A conducting rod shown in figure of mass `m` and length `l` moves on two frictionless horizontal parallel rails in the presence of a unifom magnetic field directed into the page., The rod is given an initial velocity `v_0` to the right and is released at `t=0`. Find s a function of time
a. the volocity of the rod
b. the induced current and
c. the magntitude of the induced emf.

a. Let `v` be the velocity of the rod at time `t`
current in the ciruit at his moment is
`i=(Bvl)/R` …..i
From right had rule, we can see that this current is in counterclockwise direction.
The magnetic force is
`F_m=-ilB=-(B^2l^2)/Rv`
Hence, negative sign denotes that the force is to the left and retards the motion. This is the only horizontal force acting on the bar, and hence, Newton's second law applied to motion is horizontal direction gives
`m(dv)/(dt)=F_m=-(B^2l^2)/Rv`
`:. (dv)/v=-((B^2l^2)/(mR))dt`

Integrating this equation using the initial condition that
`v=v_0` at `t=0`, we find that
`int_(v_0)^v(dv)/v=(B^2l^2)/(mR) int_0^t dt`
Solving this equation we find that
`v =v_(0)e^(-t//tau)` ...........ii
where ,` tau=(mR)/(B^2l^2)`
This expression indicates that the velocity of the rod decreses expnentially with time under the action of the magnetic retarding force.
b. `i=(Bvl)/r`
substituting the value of `v` from Eqn (ii), we get
`i=(Blv_0)/R e^(-t//tau)`
c. `eiR=Blv_0e^(-t//tau)`
i. and e both decrease exonentially with time v-t, i=t and e-t graphs are as shown in figure.

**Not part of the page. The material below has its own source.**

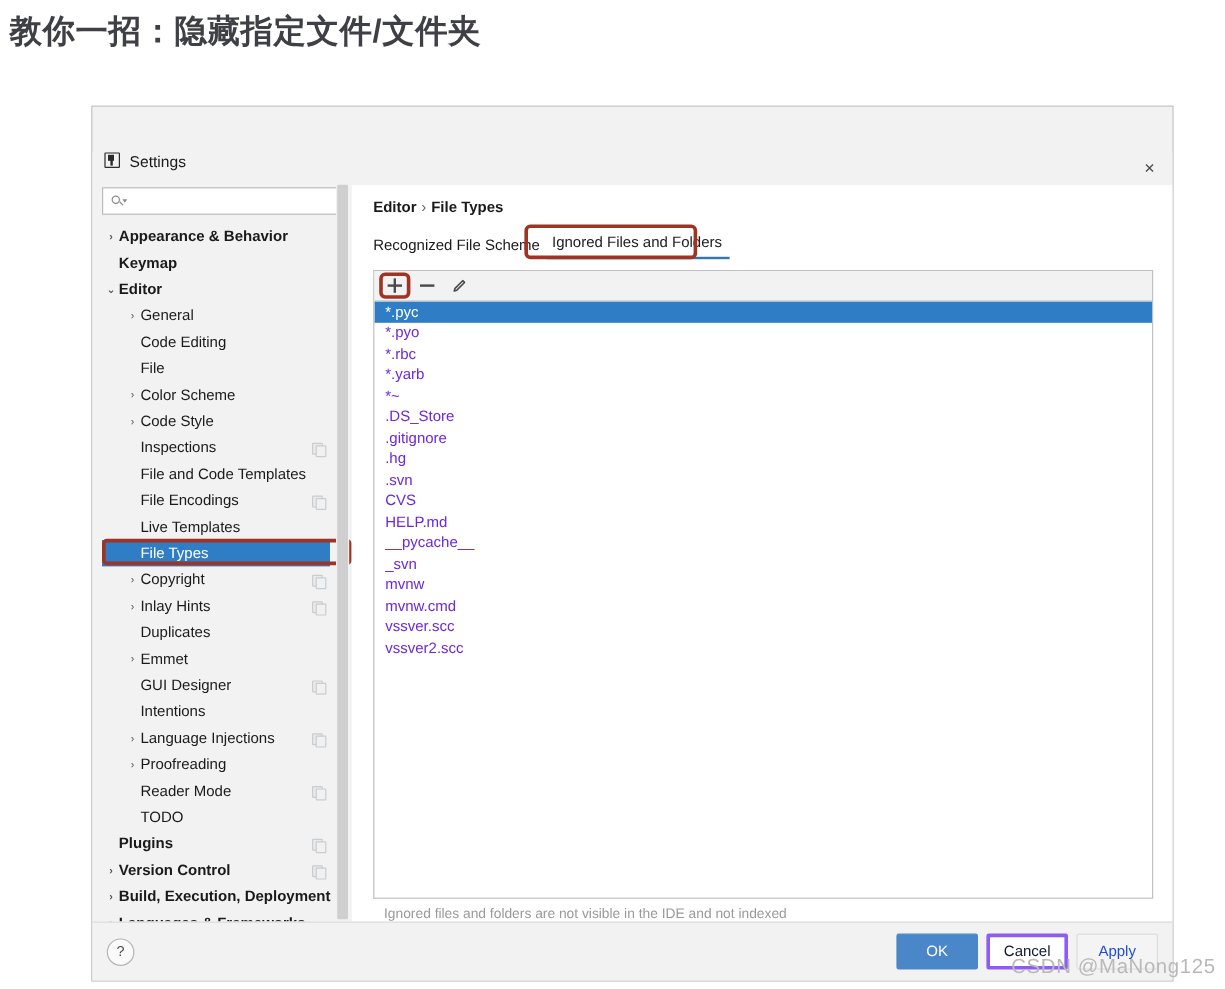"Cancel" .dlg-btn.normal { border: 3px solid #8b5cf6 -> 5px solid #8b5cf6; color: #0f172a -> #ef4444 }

Alternate solution: This problem can also be solved by energy conservation principle. Let at some instant velocity of the rod is `v`. As no external force is present. Energy is dissipated in the resistor at the cost of kinetic energy of the rod. Hence,
`(-(dK)/(dt))=` power dissipated in the resistor
or `-d/(dt)(1/2mv^2)=e^2/R`
or `-mv((dv)/(dt))=(B^2l^2v^2)/R` (as `e=Bvl`)
`:. (dv)/v=(B^2l^2)/(mR)dt`
`:. int_(v_0)^v (dv)/v=(B^2l^2)/(mR)dt`
or `v=v_0e^(-t//tau),` where `tau=(mR)/(B^2l^2)`